PA Executive Officer Exemption Under Workers’ Compensation
Posted February 26, 2019
Author – David C. King, President & CEO, Horst Insurance
Horst Insurance regularly assists clients in designing insurance verification procedures for businesses hiring service providers and subcontractors. It is important that all businesses verify that those you hire to perform services for you purchase the appropriate types and amounts of coverage before doing the work. This helps to ensure that coverage is available should they cause property damage or bodily injury that results in a claim against you, and to ensure that they are meeting the requirement to provide workers’ compensation coverage to all employees. At one point or another, you will engage a service provider that says “we are a corporation, but we have no employees and therefore we don’t purchase workers’ compensation insurance”. All “corporations” in PA have a workers’ compensation exposure and coverage requirement. The only corporations that would qualify as exempt are corporations whose only employees are the executive officers of those companies, and those executive officers have chosen to exempt themselves from coverage.
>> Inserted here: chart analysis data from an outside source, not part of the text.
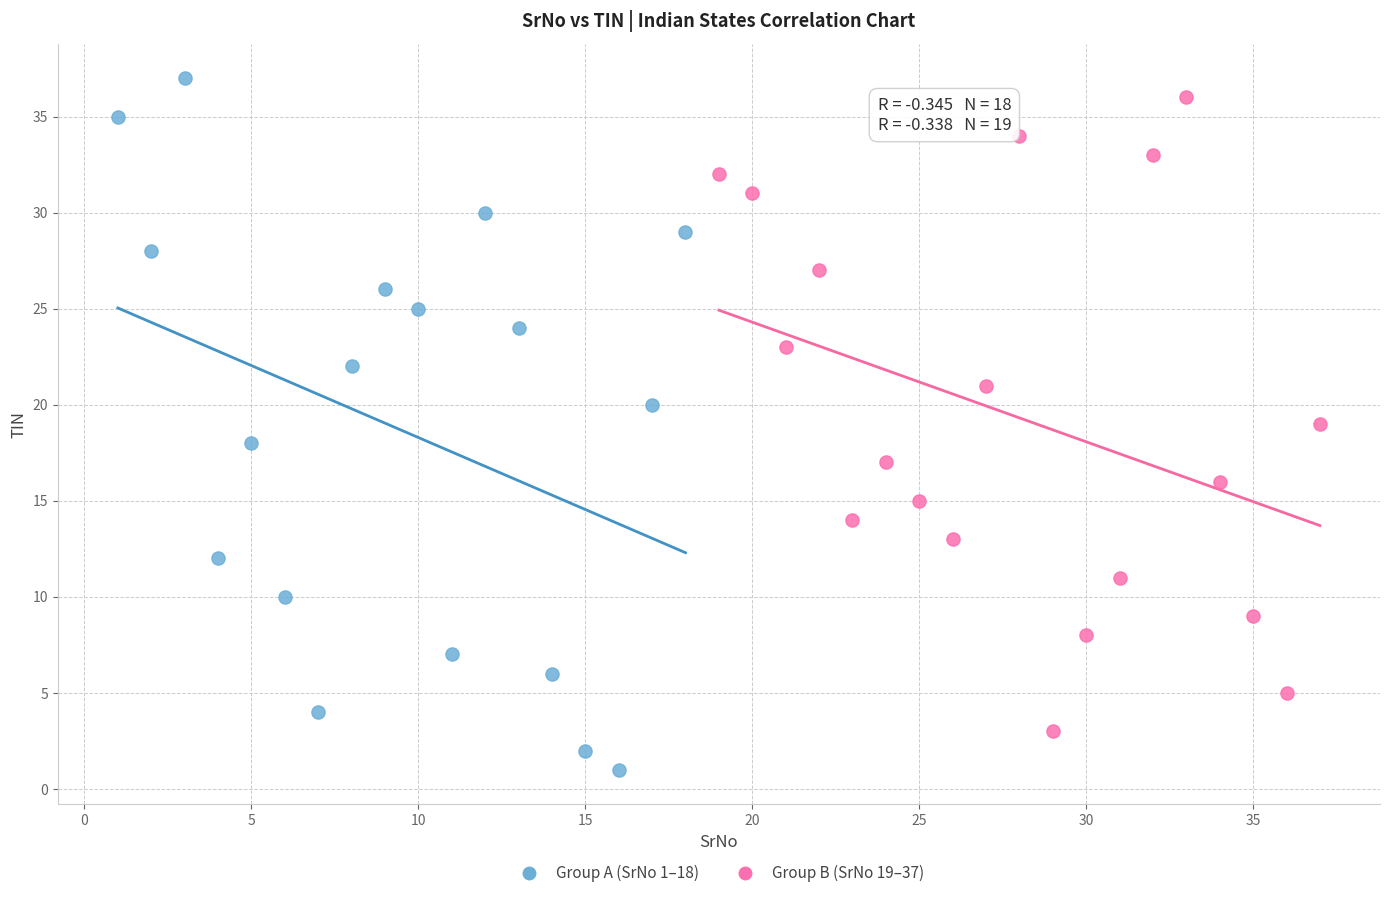

Which series has the largest Y range (max minus min)?

Group A (SrNo 1–18)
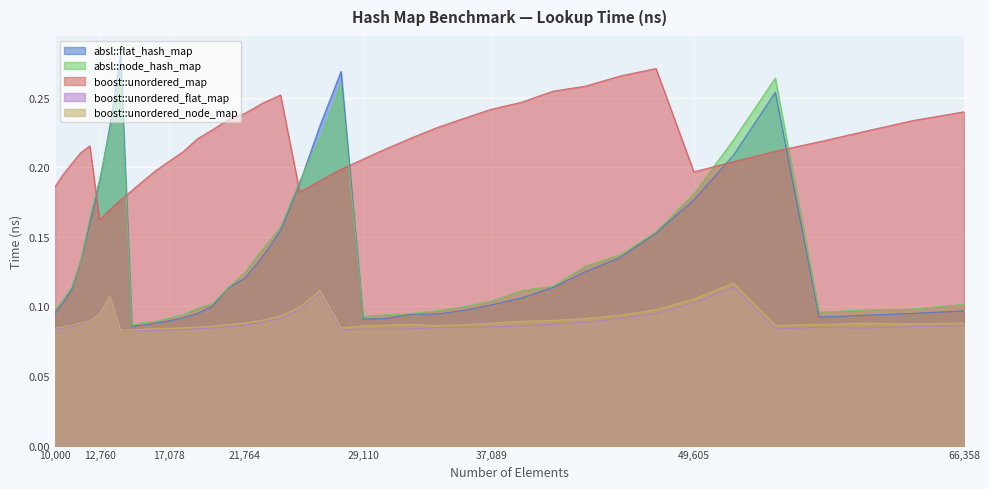

True or false: boost::unordered_flat_map and absl::node_hash_map intersect in this chart.

False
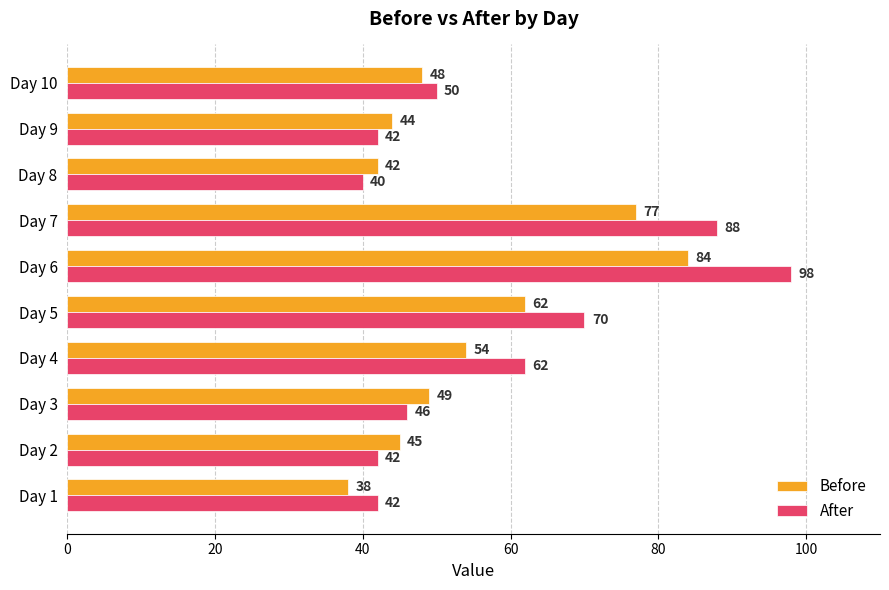

What is the lowest value of the After series?

40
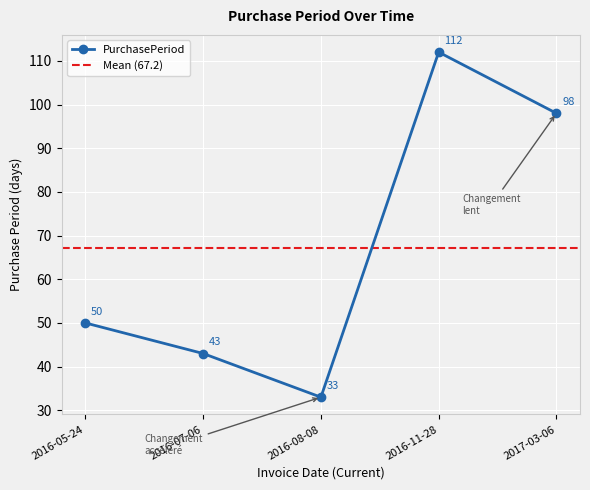

Which category has the lowest value across all series?

2016-08-08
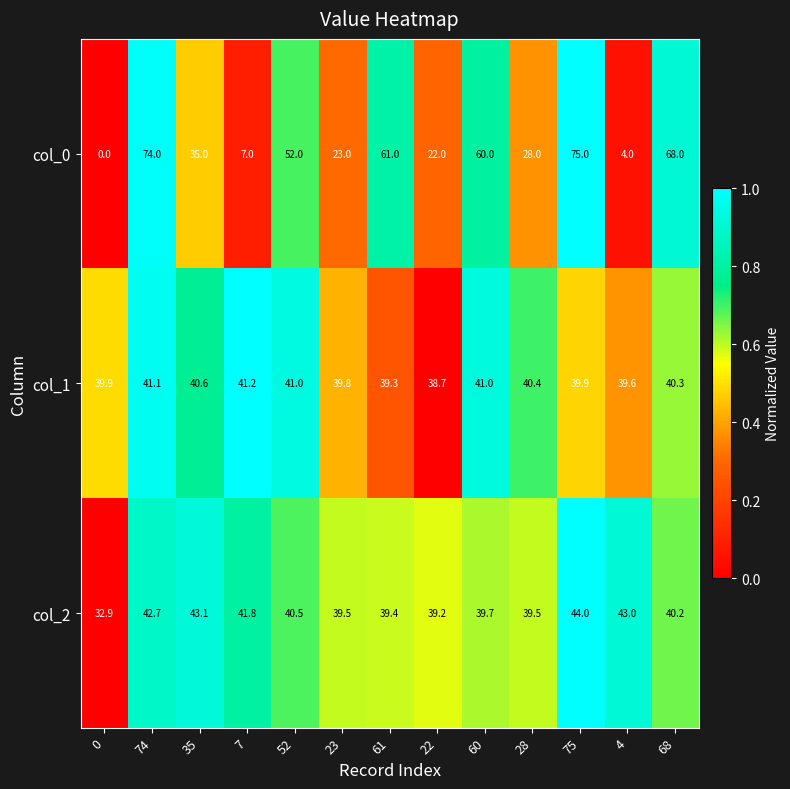

Which label corresponds to the largest value in the chart?

75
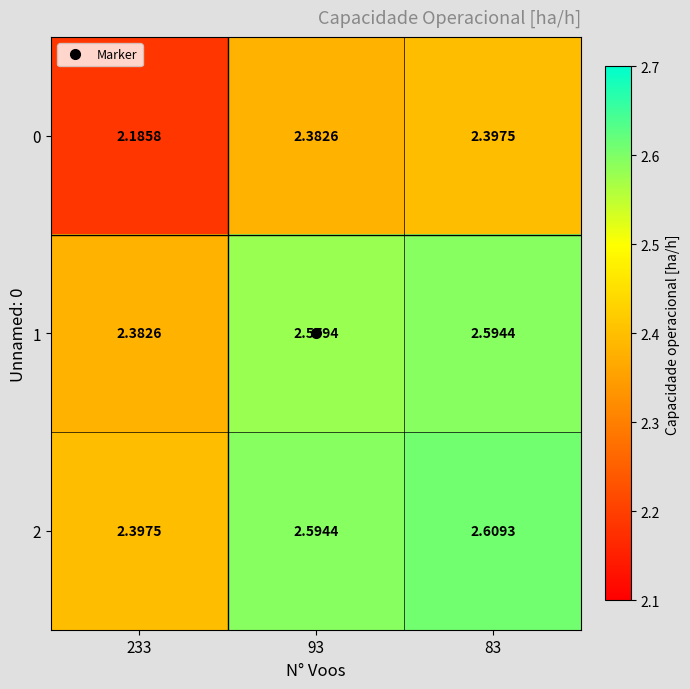

Between 233 and 93, which is larger?

93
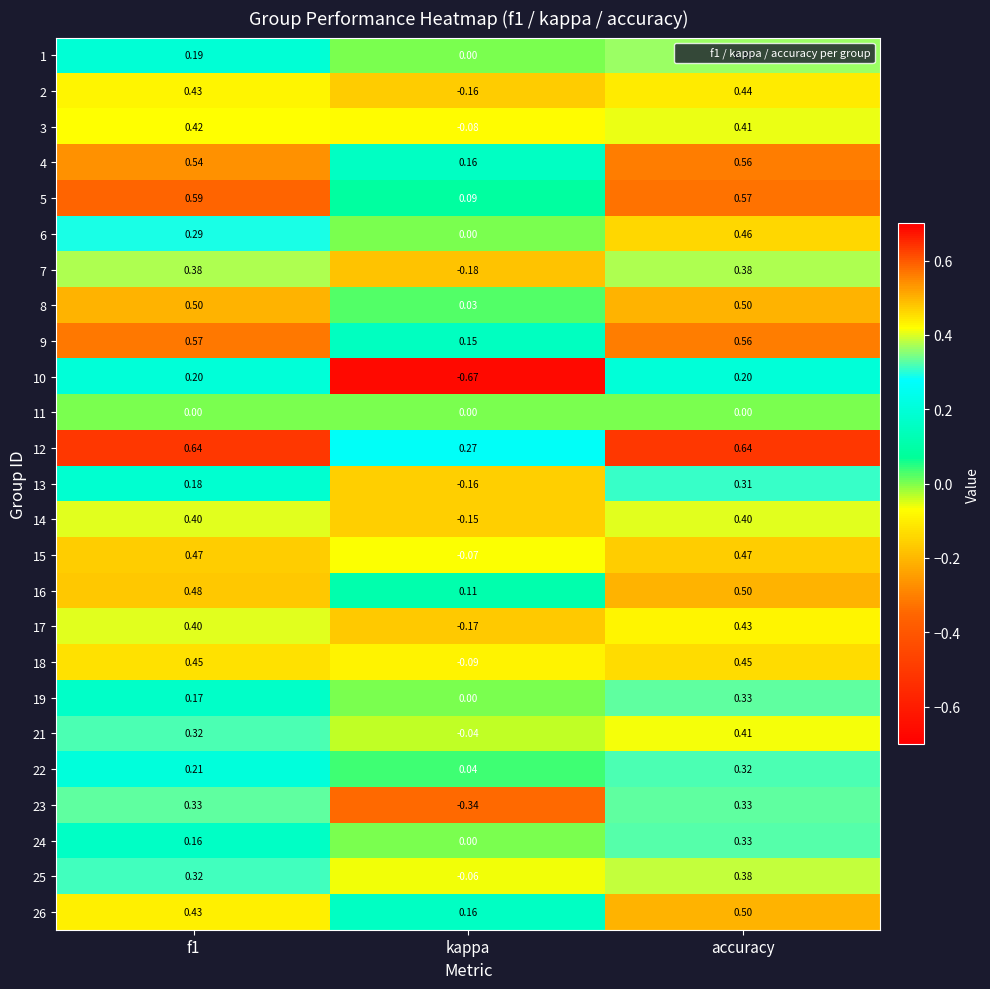

Is the value of 12 at f1 greater than the value of 13 at accuracy?

Yes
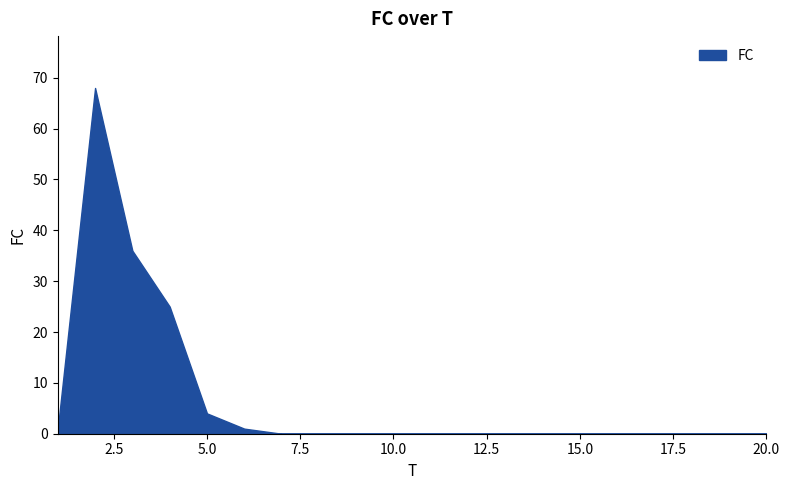

What is the difference between the maximum and second lowest values?

68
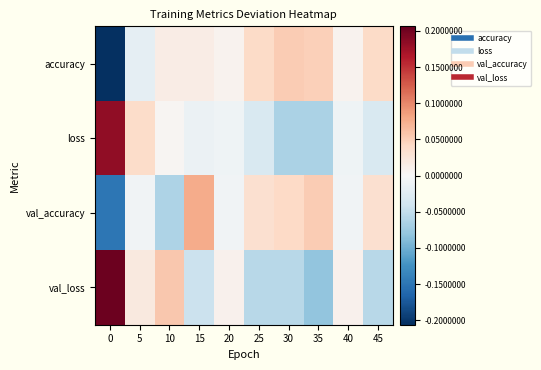

At which category is the sum across all series the highest?

15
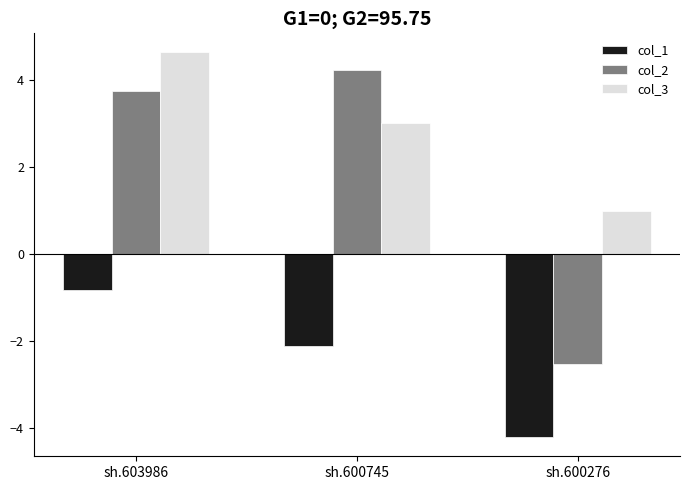

What is the difference between the highest and lowest values at sh.600276?

5.2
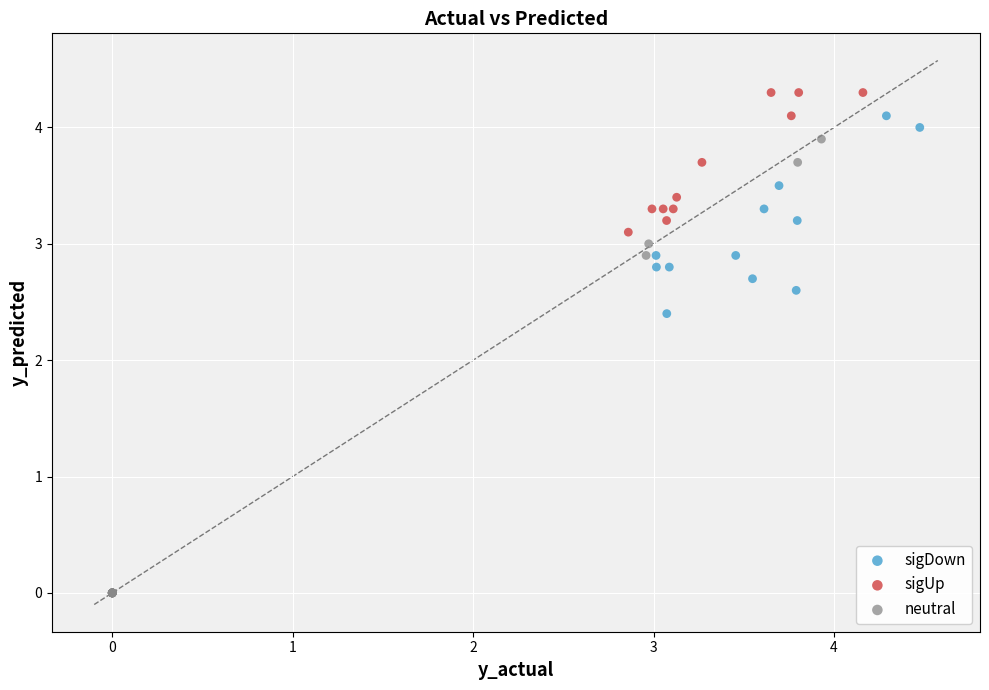

Which series has the largest Y range (max minus min)?

neutral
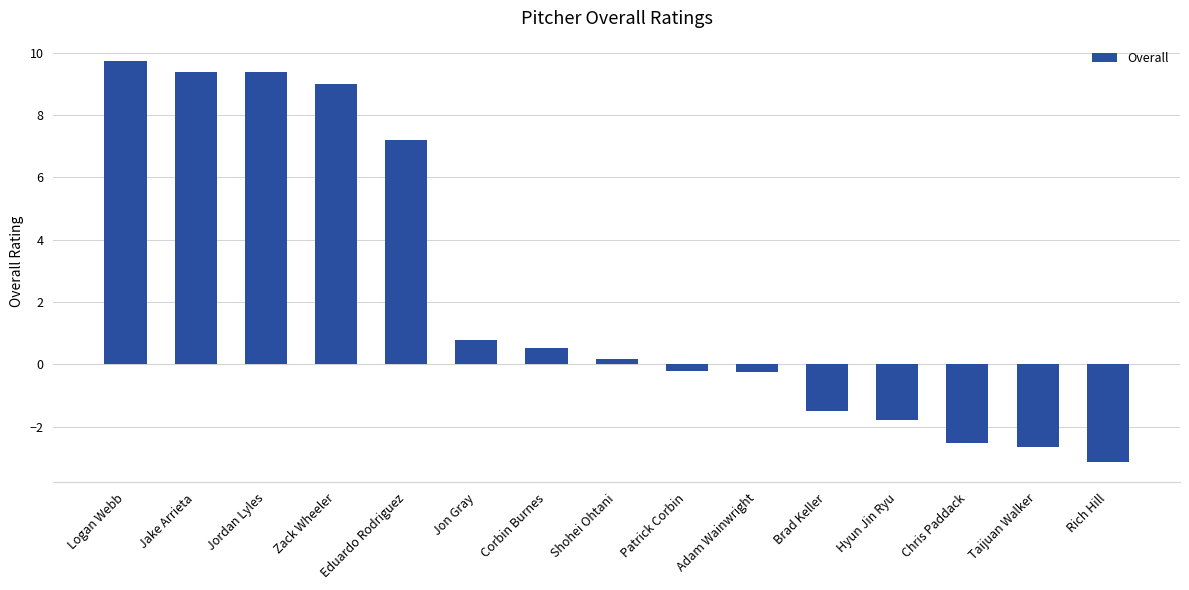

What is the label of the 4th bar from the left?

Zack Wheeler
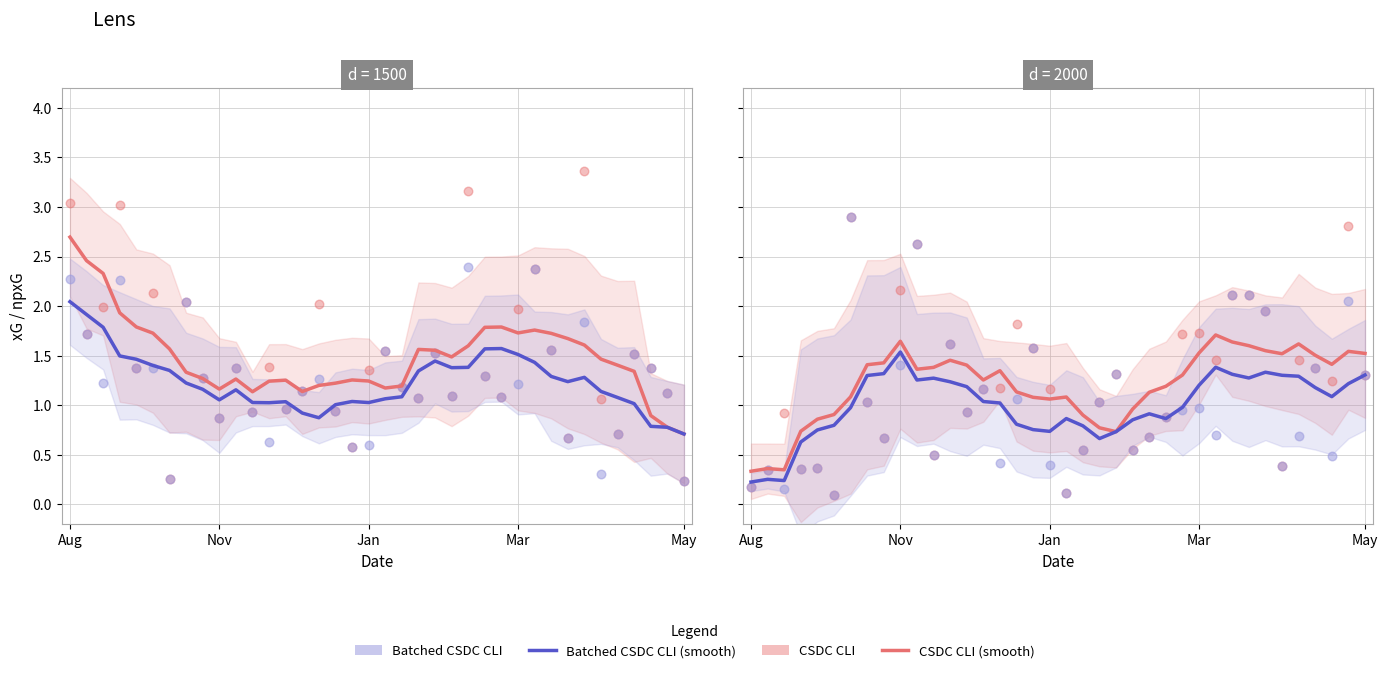

What are all the series names shown in the legend?

CSDC CLI (smooth), Batched CSDC CLI (smooth), CSDC CLI, Batched CSDC CLI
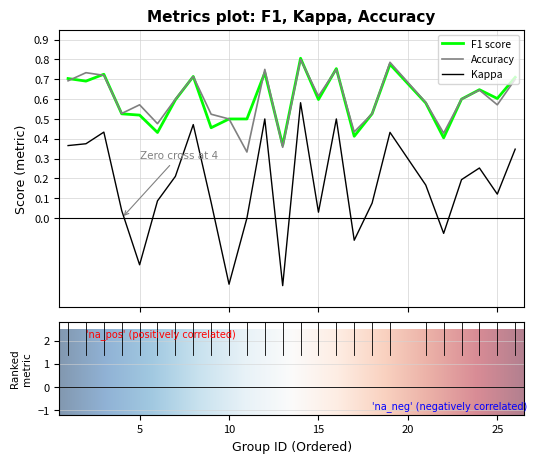

Which series has the largest range (max minus min)?

Kappa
However, just saying “I choose to exempt myself” doesn’t meet the requirements for relief from the mandate to purchase coverage. Those executive officers must apply to the PA Department of Labor and Industry for an “Executive Officer Exemption” and receive an approval letter. The application for exemption is PALIBC 509. It is widely available on the internet. Once approved, the Department of Labor issues an approval letter which is the only proof of an approved exemption. Absent the approval letter, a PA corporation is in violation of the law if they do not purchase workers’ compensation coverage. Even worse, your business, as the party that hires such an uninsured provider or subcontractor, can be held responsible for injuries that occur to those executive officers while working on your premises. Below is a sample PA Department of Labor approval letter. This letter should be provided to you just like a certificate of insurance. Once you have verification that an exemption has been issued to a particular business you plan on hiring, you will be considered to have met your obligation to ensure that your service provider or subcontractor has met the requirements of the PA Workers’ Compensation Act.